Essential Eight and Legacy Systems

May 6 2024, by James Rabey | Category: Government
Essential Eight and Legacy Systems | Macquarie Government

In the many discussions I’ve had with our agency customers around their efforts to implement Essential Eight security, the most common obstacle encountered is deploying the strategies on the legacy systems remaining in their environments.

By ‘legacy’ I mean those applications and operating systems that are reaching or at ‘End-of-Life’, limiting their ability to be upgraded. Think Windows Server 2008 or 2012 and Java Runtime Environment.

As these systems often still play a vital role in the organisations they support, they can’t be decommissioned and the technical debt makes it difficult to migrate them to newer platforms, including cloud.

The legacy system challenge is not just limited to the people I’ve spoken with. According to the latest Commonwealth Cyber Security Posture Report, 69% of the agencies with legacy technology in their networks indicated that it had impacted their ability to fully implement the Essential Eight.

Though they present obstacles to deploying most of the eight strategies, the most common are application and operating system patching.

Recognising the challenges posed by legacy systems, the ASD advises in the Essential Eight Maturity Model FAQ that ‘It is often difficult to implement the Essential Eight, either in part or in full, on legacy systems. In such cases, ASD strongly encourages organisations to upgrade their legacy systems as a priority so that the Essential Eight can be implemented in full. While a system is in the process of being upgraded, organisations should implement compensating controls where possible to do so.’

Many organisations ‘carve out’ these systems from assessment through an exception process. However, unless these systems operate in a completely ‘air-gapped’ environment, not applying these Essential 8 cyber security strategies mean they remain a weak link in your cyber defences.

The ASD advises organisations to minimise exceptions, recommending instead to manage the residual risk by implementing compensating controls and reducing the number of systems or users impacted.

Compensating controls aim to mitigate the same risk as the Essential Eight mitigation it is replacing.
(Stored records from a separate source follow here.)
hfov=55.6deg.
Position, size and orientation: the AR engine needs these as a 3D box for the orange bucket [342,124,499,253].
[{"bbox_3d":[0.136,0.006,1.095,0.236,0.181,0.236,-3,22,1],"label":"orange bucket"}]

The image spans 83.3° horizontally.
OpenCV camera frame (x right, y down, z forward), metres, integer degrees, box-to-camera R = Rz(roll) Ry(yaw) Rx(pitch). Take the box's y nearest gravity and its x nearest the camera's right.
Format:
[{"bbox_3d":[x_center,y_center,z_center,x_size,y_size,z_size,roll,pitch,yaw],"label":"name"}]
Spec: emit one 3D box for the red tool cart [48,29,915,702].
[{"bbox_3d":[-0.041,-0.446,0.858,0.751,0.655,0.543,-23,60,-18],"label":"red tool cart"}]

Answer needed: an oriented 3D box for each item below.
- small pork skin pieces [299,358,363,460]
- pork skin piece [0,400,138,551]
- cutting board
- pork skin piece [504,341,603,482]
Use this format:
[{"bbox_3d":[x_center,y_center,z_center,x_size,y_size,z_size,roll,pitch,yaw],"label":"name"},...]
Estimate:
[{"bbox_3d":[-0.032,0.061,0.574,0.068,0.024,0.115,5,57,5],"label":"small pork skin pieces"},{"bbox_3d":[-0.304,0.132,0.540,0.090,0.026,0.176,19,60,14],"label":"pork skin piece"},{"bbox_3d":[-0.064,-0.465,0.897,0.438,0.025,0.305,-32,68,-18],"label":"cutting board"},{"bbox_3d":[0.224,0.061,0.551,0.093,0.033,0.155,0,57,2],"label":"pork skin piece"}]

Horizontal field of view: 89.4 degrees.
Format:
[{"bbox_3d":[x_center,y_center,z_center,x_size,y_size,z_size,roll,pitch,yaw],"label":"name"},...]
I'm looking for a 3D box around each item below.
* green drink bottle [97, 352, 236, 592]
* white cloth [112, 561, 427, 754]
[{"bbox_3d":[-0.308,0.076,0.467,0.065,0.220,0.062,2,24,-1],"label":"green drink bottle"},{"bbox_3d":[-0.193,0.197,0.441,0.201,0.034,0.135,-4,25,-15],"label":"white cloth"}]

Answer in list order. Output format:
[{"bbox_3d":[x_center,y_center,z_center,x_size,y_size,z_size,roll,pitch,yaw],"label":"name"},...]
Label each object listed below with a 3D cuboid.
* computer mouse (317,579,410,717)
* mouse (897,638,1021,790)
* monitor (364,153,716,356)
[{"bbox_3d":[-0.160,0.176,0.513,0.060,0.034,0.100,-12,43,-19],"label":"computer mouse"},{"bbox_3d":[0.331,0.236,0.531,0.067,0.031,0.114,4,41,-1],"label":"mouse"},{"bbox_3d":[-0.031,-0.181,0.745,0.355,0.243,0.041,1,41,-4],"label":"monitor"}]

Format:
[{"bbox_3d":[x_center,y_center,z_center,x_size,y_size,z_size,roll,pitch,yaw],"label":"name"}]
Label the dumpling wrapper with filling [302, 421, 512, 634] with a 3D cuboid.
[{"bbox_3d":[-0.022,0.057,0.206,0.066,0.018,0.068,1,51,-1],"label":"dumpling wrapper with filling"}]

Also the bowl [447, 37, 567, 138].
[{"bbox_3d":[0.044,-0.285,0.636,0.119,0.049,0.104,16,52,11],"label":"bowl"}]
It should not be seen as an alternative to the Essential Eight security controls which reflect the ASD’s expertise and experience.

From an assessor’s perspective, a compensating control that mitigates the specific risk to a similar degree as the original Essential Eight control can be assessed as ‘Implemented’.

To understand what a compensating control looks like, let’s use the Essential Eight Patch Applications strategy as an example. Application Patching mitigates known vulnerabilities being exploited [T1190] by ensuring that the vendor supplied patches are applied as soon as possible after they are released.

When a vulnerability is detected in an End-Of-Life or otherwise unsupported application, there’s not always a patch provided to apply.

For a legacy web application, a suitable compensating control would be to deploy an application protection that includes Virtual Patching. It mitigates the risk of an exploit by analysing all web traffic to identify and block any exploit patterns. As with real patching, the virtual patch is applied as soon as possible after the vulnerability is identified.

If the time between identification and patching is within the applicable Essential Eight Maturity Level metrics (e.g. 48 hours for critical patches on internet facing systems), the legacy platform can be assessed as ‘implemented’ for that control. Not only that, but the threat posture of that platform has been significantly improved.